When a married woman has a child in St. Louis, and throughout Missouri, it is generally assumed that her husband is the child’s father. For unmarried couples, however, fatherhood is not presumed. As such, fathers who are not married to their children’s mothers are not afforded the same parental rights as married fathers. By establishing paternity, unwed fathers can be involved in raising and supporting their children.
Why should unmarried fathers establish paternity?

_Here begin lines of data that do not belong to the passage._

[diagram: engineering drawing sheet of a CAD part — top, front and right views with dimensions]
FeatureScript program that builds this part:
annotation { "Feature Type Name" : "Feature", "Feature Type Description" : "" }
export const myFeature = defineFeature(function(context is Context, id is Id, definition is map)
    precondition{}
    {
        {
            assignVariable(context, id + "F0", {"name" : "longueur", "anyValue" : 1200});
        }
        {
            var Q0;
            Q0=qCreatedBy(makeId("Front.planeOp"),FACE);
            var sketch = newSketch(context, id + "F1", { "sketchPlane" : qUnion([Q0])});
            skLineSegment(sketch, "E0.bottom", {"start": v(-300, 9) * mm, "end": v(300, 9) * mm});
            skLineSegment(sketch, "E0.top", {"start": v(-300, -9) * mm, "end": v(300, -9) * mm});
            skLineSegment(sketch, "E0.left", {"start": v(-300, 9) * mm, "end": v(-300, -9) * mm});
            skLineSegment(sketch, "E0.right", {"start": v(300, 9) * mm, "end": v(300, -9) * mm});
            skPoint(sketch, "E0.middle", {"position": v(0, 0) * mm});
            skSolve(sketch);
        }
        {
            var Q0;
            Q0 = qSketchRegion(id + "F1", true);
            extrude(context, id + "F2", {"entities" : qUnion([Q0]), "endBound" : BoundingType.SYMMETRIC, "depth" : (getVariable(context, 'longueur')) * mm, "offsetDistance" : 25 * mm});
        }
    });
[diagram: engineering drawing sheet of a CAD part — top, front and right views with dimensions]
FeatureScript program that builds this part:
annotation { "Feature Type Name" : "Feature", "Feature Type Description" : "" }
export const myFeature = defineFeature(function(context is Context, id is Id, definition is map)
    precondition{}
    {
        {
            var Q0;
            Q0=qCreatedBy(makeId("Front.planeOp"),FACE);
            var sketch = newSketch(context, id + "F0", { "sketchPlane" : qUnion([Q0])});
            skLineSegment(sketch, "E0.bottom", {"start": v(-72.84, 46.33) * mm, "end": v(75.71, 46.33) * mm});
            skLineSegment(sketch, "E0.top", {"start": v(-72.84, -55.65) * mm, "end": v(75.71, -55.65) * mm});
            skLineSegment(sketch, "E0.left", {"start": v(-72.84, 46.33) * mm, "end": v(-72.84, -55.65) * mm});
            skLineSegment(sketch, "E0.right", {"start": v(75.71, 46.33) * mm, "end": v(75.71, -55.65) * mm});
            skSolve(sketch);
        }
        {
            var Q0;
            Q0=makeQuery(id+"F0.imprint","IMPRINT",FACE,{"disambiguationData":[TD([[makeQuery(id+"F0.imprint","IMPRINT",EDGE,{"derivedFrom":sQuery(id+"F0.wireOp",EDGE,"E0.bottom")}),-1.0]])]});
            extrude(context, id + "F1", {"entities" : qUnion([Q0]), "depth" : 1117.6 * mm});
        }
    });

Establishing paternity can be important for fathers and their children. It allows children the opportunity to develop a relationship with both of their parents, and helps them develop their sense of identity. Children may also be entitled to receive benefits, including medical, veterans and Social Security Disability, through their fathers and mothers once paternity is established, according to the Missouri Office of State Courts Administrator. Additionally, establishing paternity allows a child to inherit his or her father’s estate.
Until unwed fathers establish paternity, they do not have the right to be involved in important decisions regarding their children. This includes those involving their children’s education and health care. By establishing paternity, however, they are granted this right, as well as visitation rights and the ability to seek custody.
According to the Missouri Department of Social Services, the easiest way for unmarried fathers to establish paternity is for them to sign affidavits acknowledging paternity. The mothers must also sign these affidavits. Unwed parents may choose to sign an affidavit acknowledging paternity at the hospital following the children’s births. These documents may also be completed later through the Department of Social Services’ Family Support Division, or FSD.
Action to establish paternity
Sometimes, mothers may refuse to sign voluntary acknowledgments. In these cases, unwed fathers may bring actions to establish paternity through the court. Judges will hear evidence and determine whether a man is a child’s biological father. Often, judges will order DNA testing to help them make their determinations.
Both parents may also apply for paternity testing with the FSD, according to the Department of Social Services. The results of those tests may then be used to obtain a court order. The costs of genetic testing in these cases are covered by the state.
Putative Father Registry
Prior to establishing paternity, it is advisable that fathers enter their names on the Putative Father Registry. This ensures that a man will be contacted to consent to his child being adopted. While putting his name on the registry does not legally establish paternity, it does establish an official record of a man’s claim to be a child’s father. Unmarried fathers may consider taking this step if their child’s mother refuses to establish paternity, if they cannot find the mothers of their children or if they are concerned their children might be adopted without their permission.
Working with an attorney
It can be complicated for some unwed Missouri fathers to legally establish the relationship between themselves and their children. This is especially true in cases when mothers will not agree to establish paternity. As such, men who are not married to the mothers of their children may benefit from working with a legal representative. An attorney may help guide them through the process, and ensure their rights are upheld.